• [What to work on]
The data that follows is to be copied exactly, with each image removed.

(Stored items)
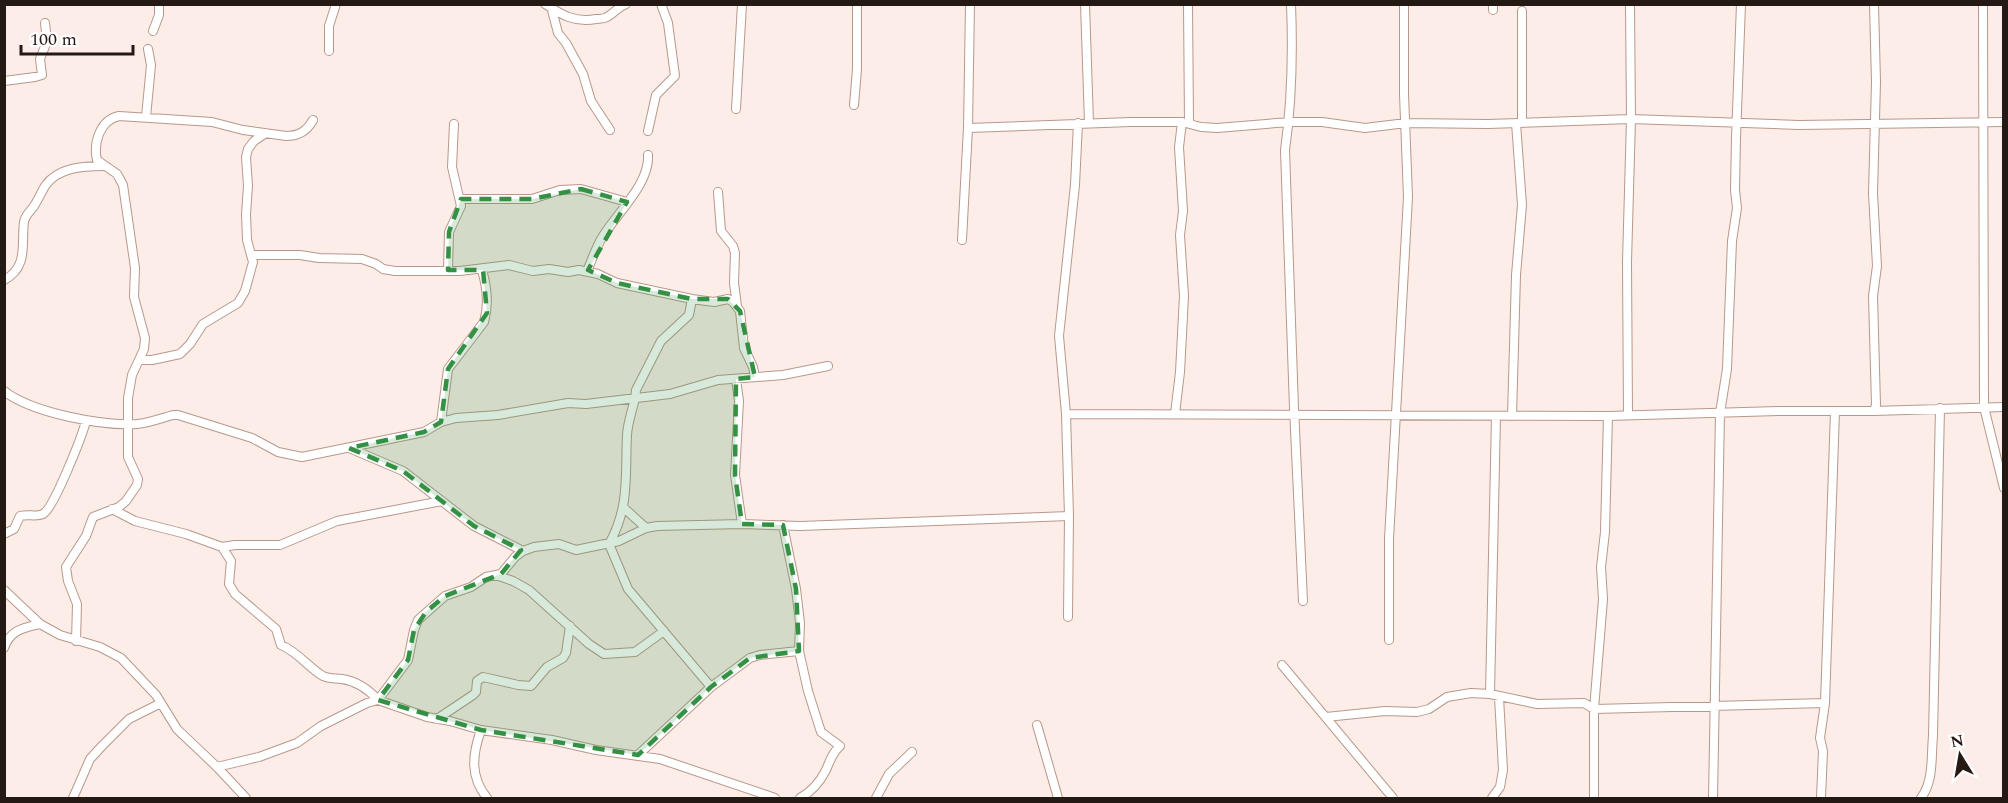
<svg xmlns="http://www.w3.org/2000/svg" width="2008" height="803" font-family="Spectral,serif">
  <rect width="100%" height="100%" fill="#fcede8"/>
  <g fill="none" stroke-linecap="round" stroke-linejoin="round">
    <defs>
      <path id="minor" d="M545,4C562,15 575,23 596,19C600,19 607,18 610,15C616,11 618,7 626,4
        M1085,4L1089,123
        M1188,4L1189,123
        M1291,4C1293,54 1292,101 1285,150L1294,408L1303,601
        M1874,4L1876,82L1873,193L1877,266L1873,296L1876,405L1874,411
        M1983,4L1984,407L2004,488
        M552,10L558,33L566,43L583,74L591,101L610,130
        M1493,10V4
        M1522,11V122
        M153,31L159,15V4
        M329,51V26L336,4
        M4,81L35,77L42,75L40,59L47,41L45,23
        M854,105L857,69V4
        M736,109L742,4
        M146,117L151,65L148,49
        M968,128L1131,122H1182L1201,127L1217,128L1289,122H1322L1365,128L1406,123L1488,124L1631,119L1799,125L2004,122
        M648,131L656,95L675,76L668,23L661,4
        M718,192L721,231L733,246L735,253L734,283L737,306
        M461,199H532L560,190L581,189L627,202
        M962,240L968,128L970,4
        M252,255H300L319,258L362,259L376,264L383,269L395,271H460L509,265L533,271L549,269L568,272L579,270L598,274L617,283L692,299L714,302L728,299L733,302L740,311L744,348L753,367L755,377
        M448,270L449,232L461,206L452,167L454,124
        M587,271C592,260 596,247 603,236C618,212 650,183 648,155
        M4,280C29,267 21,243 24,222C25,215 30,212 34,206C38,200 41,193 45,186C58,167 84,166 104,166
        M692,299L689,315L661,341L636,390C635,405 628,418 627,435C625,475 630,507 609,544L628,589L711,687
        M140,360H152L180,354L190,344L203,324L238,303L245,291L253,262L247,240L246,214L248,186L246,157L248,149L254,141L266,133
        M736,379L739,401L735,475L742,524
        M4,391C32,413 102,426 137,424C149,423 162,418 173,415H178L252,438L278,452L302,457L424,432L441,422L456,418L498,415L568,403L586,404L670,394L718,380L783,375L828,366
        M1066,414L1608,416L1778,411H1874L2004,407
        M1175,414L1180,372L1184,296L1180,235L1183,211L1179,147L1182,122
        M1628,415L1627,262L1631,119L1630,4
        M1512,416L1516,275L1522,205L1516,123
        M441,422L448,369L484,322C489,305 487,287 482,270
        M349,448L403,471L474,526L523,551
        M624,508L646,528
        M112,509L135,521L186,534L222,547L231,561L229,584L235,594L276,629L281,645C298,652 308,667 323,676C329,679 335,678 342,679C357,681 368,689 378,700
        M783,525L796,589L800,623L799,651L808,691L821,732L840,746C832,753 830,761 826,770C820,782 811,792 800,798
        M4,534L14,529L20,516C28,514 37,517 43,514C54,508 82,436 86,421
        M222,547L235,545H280L337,521L442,501
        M496,575L513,581L529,590L589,644L604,654L635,652L664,631
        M4,590L40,624L60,635L100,647L121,658L156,695L177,729L217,767L246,798
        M1068,617L1069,516L1066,414L1059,336L1075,185L1078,123
        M1389,640V539L1408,197L1404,94V4
        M76,641L77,604L68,581L66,567L86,536L93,517L119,507L126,501L137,485L138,479L128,457V398L132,375L144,349L145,338L134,297L135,268L123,185L117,174L97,160C93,143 100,120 119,116L212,122L243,130L286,136C299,136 307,131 313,120
        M4,648C10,630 23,628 40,624
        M1282,665L1393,798
        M1490,694L1496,416
        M378,700L408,660L414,630L418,620L445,596L471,587L486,577L501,574L515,557L523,551L534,547L559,544L576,550L581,549L619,541L646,528L657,526L742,524L800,526L1069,516
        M1326,717L1385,711L1417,712L1429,709L1447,697L1471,693L1490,694L1537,704L1584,703L1594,709L1825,703
        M437,719L473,695L476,692L477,681L483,677L518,685L531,686L547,667L563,658L566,653L570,626
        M1037,725L1058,798
        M481,730C472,755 470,777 487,798
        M638,755L711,687L750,658L760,655L799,651
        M217,767L259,757L297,743L321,726L367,703L378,700L427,717L450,721L481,730L552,740L596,750L660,759L775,798
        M73,798L90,759L102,746L129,719L161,703
        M876,798L889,774L912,752
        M1492,798L1500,787L1503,770L1499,697
        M1594,798V709L1603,599L1601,567L1605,532L1608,416
        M1713,798L1720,413L1727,369L1732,241L1737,208L1735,190L1736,138L1741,4
        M1821,798L1823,751L1820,738L1825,703L1835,411
        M1921,798C1934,781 1931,756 1933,736L1940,408"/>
    </defs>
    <use href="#minor" stroke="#b8988b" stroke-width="10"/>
    <use href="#minor" stroke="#fff" stroke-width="8"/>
  </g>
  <path fill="#349144" fill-opacity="0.2" stroke="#349144" stroke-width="4.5" stroke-dasharray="12 8" stroke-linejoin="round" d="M581,189L627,202L588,270L617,283L692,299H728L740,311L755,377L736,379L735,475L742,524L783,525L796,589L799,651L750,658L711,687L638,755L481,730L378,700L408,660L414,630L426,612L445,596L501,574L521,550L474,526L403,471L349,448L424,432L441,422L448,369L487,313L483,270H448L449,232L461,199H532Z"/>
  <rect width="2008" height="803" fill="none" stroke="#251914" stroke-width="12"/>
  <g transform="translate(1960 755) rotate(349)" stroke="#ffffff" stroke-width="4.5" paint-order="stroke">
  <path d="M0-4.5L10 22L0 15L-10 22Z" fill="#251914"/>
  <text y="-9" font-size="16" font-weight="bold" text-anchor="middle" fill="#251914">N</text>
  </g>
  <path d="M21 45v9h112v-9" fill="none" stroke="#251914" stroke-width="3"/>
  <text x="30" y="45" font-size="18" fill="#251914" stroke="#ffffff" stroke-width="4.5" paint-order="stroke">100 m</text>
</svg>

• [Output for this exercise]
<svg xmlns="http://www.w3.org/2000/svg" width="2008" height="803" font-family="Spectral,serif">
  <rect width="100%" height="100%" fill="#fcede8"/>
  <g fill="none" stroke-linecap="round" stroke-linejoin="round">
    <defs>
      <path id="minor" d="M545,4C562,15 575,23 596,19C600,19 607,18 610,15C616,11 618,7 626,4
        M1085,4L1089,123
        M1188,4L1189,123
        M1291,4C1293,54 1292,101 1285,150L1294,408L1303,601
        M1874,4L1876,82L1873,193L1877,266L1873,296L1876,405L1874,411
        M1983,4L1984,407L2004,488
        M552,10L558,33L566,43L583,74L591,101L610,130
        M1493,10V4
        M1522,11V122
        M153,31L159,15V4
        M329,51V26L336,4
        M4,81L35,77L42,75L40,59L47,41L45,23
        M854,105L857,69V4
        M736,109L742,4
        M146,117L151,65L148,49
        M968,128L1131,122H1182L1201,127L1217,128L1289,122H1322L1365,128L1406,123L1488,124L1631,119L1799,125L2004,122
        M648,131L656,95L675,76L668,23L661,4
        M718,192L721,231L733,246L735,253L734,283L737,306
        M461,199H532L560,190L581,189L627,202
        M962,240L968,128L970,4
        M252,255H300L319,258L362,259L376,264L383,269L395,271H460L509,265L533,271L549,269L568,272L579,270L598,274L617,283L692,299L714,302L728,299L733,302L740,311L744,348L753,367L755,377
        M448,270L449,232L461,206L452,167L454,124
        M587,271C592,260 596,247 603,236C618,212 650,183 648,155
        M4,280C29,267 21,243 24,222C25,215 30,212 34,206C38,200 41,193 45,186C58,167 84,166 104,166
        M692,299L689,315L661,341L636,390C635,405 628,418 627,435C625,475 630,507 609,544L628,589L711,687
        M140,360H152L180,354L190,344L203,324L238,303L245,291L253,262L247,240L246,214L248,186L246,157L248,149L254,141L266,133
        M736,379L739,401L735,475L742,524
        M4,391C32,413 102,426 137,424C149,423 162,418 173,415H178L252,438L278,452L302,457L424,432L441,422L456,418L498,415L568,403L586,404L670,394L718,380L783,375L828,366
        M1066,414L1608,416L1778,411H1874L2004,407
        M1175,414L1180,372L1184,296L1180,235L1183,211L1179,147L1182,122
        M1628,415L1627,262L1631,119L1630,4
        M1512,416L1516,275L1522,205L1516,123
        M441,422L448,369L484,322C489,305 487,287 482,270
        M349,448L403,471L474,526L523,551
        M624,508L646,528
        M112,509L135,521L186,534L222,547L231,561L229,584L235,594L276,629L281,645C298,652 308,667 323,676C329,679 335,678 342,679C357,681 368,689 378,700
        M783,525L796,589L800,623L799,651L808,691L821,732L840,746C832,753 830,761 826,770C820,782 811,792 800,798
        M4,534L14,529L20,516C28,514 37,517 43,514C54,508 82,436 86,421
        M222,547L235,545H280L337,521L442,501
        M496,575L513,581L529,590L589,644L604,654L635,652L664,631
        M4,590L40,624L60,635L100,647L121,658L156,695L177,729L217,767L246,798
        M1068,617L1069,516L1066,414L1059,336L1075,185L1078,123
        M1389,640V539L1408,197L1404,94V4
        M76,641L77,604L68,581L66,567L86,536L93,517L119,507L126,501L137,485L138,479L128,457V398L132,375L144,349L145,338L134,297L135,268L123,185L117,174L97,160C93,143 100,120 119,116L212,122L243,130L286,136C299,136 307,131 313,120
        M4,648C10,630 23,628 40,624
        M1282,665L1393,798
        M1490,694L1496,416
        M378,700L408,660L414,630L418,620L445,596L471,587L486,577L501,574L515,557L523,551L534,547L559,544L576,550L581,549L619,541L646,528L657,526L742,524L800,526L1069,516
        M1326,717L1385,711L1417,712L1429,709L1447,697L1471,693L1490,694L1537,704L1584,703L1594,709L1825,703
        M437,719L473,695L476,692L477,681L483,677L518,685L531,686L547,667L563,658L566,653L570,626
        M1037,725L1058,798
        M481,730C472,755 470,777 487,798
        M638,755L711,687L750,658L760,655L799,651
        M217,767L259,757L297,743L321,726L367,703L378,700L427,717L450,721L481,730L552,740L596,750L660,759L775,798
        M73,798L90,759L102,746L129,719L161,703
        M876,798L889,774L912,752
        M1492,798L1500,787L1503,770L1499,697
        M1594,798V709L1603,599L1601,567L1605,532L1608,416
        M1713,798L1720,413L1727,369L1732,241L1737,208L1735,190L1736,138L1741,4
        M1821,798L1823,751L1820,738L1825,703L1835,411
        M1921,798C1934,781 1931,756 1933,736L1940,408"/>
    </defs>
    <use href="#minor" stroke="#b8988b" stroke-width="10"/>
    <use href="#minor" stroke="#fff" stroke-width="8"/>
  </g>
  <path fill="#349144" fill-opacity="0.2" stroke="#349144" stroke-width="4.5" stroke-dasharray="12 8" stroke-linejoin="round" d="M581,189L627,202L588,270L617,283L692,299H728L740,311L755,377L736,379L735,475L742,524L783,525L796,589L799,651L750,658L711,687L638,755L481,730L378,700L408,660L414,630L426,612L445,596L501,574L521,550L474,526L403,471L349,448L424,432L441,422L448,369L487,313L483,270H448L449,232L461,199H532Z"/>
  <rect width="2008" height="803" fill="none" stroke="#251914" stroke-width="12"/>
  <g transform="translate(1960 755) rotate(349)" stroke="#ffffff" stroke-width="4.5" paint-order="stroke">
  <path d="M0-4.5L10 22L0 15L-10 22Z" fill="#251914"/>
  <text y="-9" font-size="16" font-weight="bold" text-anchor="middle" fill="#251914">N</text>
  </g>
  <path d="M21 45v9h112v-9" fill="none" stroke="#251914" stroke-width="3"/>
  <text x="30" y="45" font-size="18" fill="#251914" stroke="#ffffff" stroke-width="4.5" paint-order="stroke">100 m</text>
</svg>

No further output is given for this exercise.